### DATA PROVIDED

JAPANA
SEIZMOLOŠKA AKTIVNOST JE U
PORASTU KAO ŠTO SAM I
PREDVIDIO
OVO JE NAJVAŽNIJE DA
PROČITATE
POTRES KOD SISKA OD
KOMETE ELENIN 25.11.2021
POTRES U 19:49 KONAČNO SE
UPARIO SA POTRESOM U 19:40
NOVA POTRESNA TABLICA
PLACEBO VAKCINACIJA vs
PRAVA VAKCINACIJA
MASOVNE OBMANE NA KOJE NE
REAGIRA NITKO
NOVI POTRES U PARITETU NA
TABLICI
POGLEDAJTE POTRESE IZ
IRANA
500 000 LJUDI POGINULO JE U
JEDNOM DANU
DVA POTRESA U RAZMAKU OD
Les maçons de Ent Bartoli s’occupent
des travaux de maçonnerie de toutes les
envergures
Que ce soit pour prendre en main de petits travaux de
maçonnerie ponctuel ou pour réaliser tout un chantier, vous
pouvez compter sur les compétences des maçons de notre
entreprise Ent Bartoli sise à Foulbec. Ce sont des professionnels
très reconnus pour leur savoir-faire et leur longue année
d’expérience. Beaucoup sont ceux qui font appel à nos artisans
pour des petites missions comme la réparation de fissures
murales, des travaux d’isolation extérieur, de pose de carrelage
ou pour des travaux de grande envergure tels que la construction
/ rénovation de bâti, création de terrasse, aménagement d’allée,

######
### DATA PROVIDED

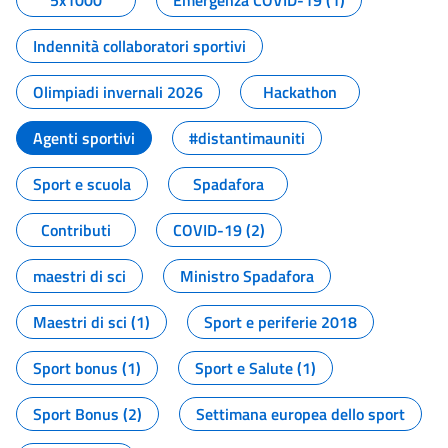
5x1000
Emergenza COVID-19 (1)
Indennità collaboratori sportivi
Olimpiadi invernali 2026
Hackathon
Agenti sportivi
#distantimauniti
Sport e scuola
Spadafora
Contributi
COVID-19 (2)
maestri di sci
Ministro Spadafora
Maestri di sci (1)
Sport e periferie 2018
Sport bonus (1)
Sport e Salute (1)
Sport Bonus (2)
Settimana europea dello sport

######
### DATA PROVIDED

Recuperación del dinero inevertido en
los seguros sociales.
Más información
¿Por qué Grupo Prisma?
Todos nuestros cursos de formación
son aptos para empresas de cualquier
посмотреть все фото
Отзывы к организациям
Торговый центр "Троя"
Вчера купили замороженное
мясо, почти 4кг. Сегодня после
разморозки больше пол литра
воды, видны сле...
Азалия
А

######

TASK DIRECTIONS >> Every line above from the line with "d’expérience. Beaucoup sont" to the line with "de bâti, création", both included, must be reproduced exactly, and no other line may appear.

ANSWER FOR THIS EXERCISE >>
d’expérience. Beaucoup sont ceux qui font appel à nos artisans
pour des petites missions comme la réparation de fissures
murales, des travaux d’isolation extérieur, de pose de carrelage
ou pour des travaux de grande envergure tels que la construction
/ rénovation de bâti, création de terrasse, aménagement d’allée,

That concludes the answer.